Yields 2 loaves. This bread is soft and sliceable, and is more like the texture of a good store-bought sandwich bread, but it’s made with all natural ingredients. It lasts for up to a week in the fridge. I use the bread maker to do the initial kneading, and then shape, rise and bake the dough. There are a few odd ‘secret ingredients’ that you can find at most health food stores. Once you stock up, they’ll last a long time.

Ingredients:

2 c. warm water (up to 115 degrees)

5 ½ c. unbleached flour

¼ c. sugar –we like raw sugar

2 t. salt

1/3 c. wheat gluten*

1 t. powdered lecithin*

¼ c. ground flax seed (optional, but yummy!)
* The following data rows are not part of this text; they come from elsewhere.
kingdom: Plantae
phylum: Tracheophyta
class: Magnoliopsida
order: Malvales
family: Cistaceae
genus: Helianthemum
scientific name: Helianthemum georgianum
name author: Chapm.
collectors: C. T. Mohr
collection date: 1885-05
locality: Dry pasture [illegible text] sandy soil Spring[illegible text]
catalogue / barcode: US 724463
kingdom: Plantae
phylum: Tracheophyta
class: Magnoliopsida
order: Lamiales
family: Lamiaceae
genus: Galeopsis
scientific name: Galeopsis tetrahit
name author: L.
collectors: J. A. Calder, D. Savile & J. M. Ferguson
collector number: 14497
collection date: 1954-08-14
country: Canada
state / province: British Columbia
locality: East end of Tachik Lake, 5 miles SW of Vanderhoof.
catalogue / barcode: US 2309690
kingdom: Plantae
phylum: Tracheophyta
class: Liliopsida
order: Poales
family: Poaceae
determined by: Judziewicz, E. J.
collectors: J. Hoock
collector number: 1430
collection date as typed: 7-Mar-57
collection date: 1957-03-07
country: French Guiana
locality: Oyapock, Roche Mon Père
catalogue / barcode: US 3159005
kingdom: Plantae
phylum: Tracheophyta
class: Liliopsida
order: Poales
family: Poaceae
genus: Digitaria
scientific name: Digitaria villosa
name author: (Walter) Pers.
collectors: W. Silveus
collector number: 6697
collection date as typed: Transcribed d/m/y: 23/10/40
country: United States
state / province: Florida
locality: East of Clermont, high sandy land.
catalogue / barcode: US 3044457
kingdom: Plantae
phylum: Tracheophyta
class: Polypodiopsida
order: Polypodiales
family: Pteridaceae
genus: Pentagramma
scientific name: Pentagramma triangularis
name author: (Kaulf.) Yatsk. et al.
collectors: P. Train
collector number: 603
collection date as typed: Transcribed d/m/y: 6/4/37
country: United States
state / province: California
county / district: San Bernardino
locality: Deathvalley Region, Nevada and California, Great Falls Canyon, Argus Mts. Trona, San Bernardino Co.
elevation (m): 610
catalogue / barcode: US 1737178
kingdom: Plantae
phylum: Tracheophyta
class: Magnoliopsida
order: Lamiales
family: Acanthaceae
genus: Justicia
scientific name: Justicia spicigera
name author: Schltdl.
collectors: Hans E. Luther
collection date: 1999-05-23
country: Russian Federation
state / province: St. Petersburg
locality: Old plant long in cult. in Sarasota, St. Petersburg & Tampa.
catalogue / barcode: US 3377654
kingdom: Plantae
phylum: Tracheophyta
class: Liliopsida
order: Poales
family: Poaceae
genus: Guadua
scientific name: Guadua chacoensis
2 T powdered milk (or omit water and use milk)

¼ c. butter (1/2 stick)

1 T. yeast

1/8 t. citric acid (or vitamin C powder)*

1/8 t. powdered ginger*

Honey Wheat Variation:

Follow directions above, but add in ¼ c. honey with the water, and substitute whole wheat flour for all or some of the unbleached flour. I like a light wheat with 3 c. unbleached and 2 ½ c. whole wheat flour.

Directions:

Put the ingredients into your bread machine bowl in order listed. Start on dough setting. I like to watch and poke it a few times with the handle of a spatula to make sure it all gets mixed in. When dough is done, deflate it. Divide in two and shape into 2 loaves.

Cover with a tea towel and let rise in a warm place until doubled. I start pre-heating the oven about 25 minutes after putting them out to rise. Set your oven at 350, and bake for 30 minutes.

When bread is done, place it on a cooling rack and cover with a tea towel until it is cool. You can slice it now, or refrigerate it in a sealed bag or container. It slices easily when cool/cold, and stays soft. We store our bread in the fridge, and it lasts until we eat it all up…which isn’t very long. J

* The secret ingredients that make this bread so soft, light, and keep it fresh:

Gluten: occurs naturally in wheat. We’re adding more, to increase the elasticity and softness of the dough as it rises.

Lecithin: a natural emulsifier, lecithin helps your fats bond to the water for a softer final loaf.

Citric Acid: or vitamin C. Just a pinch or two of added acidity makes a friendlier environment for the yeast to grow.

Powdered Ginger: the kind you find on your spice aisle. This secret ingredient is a yeast-booster.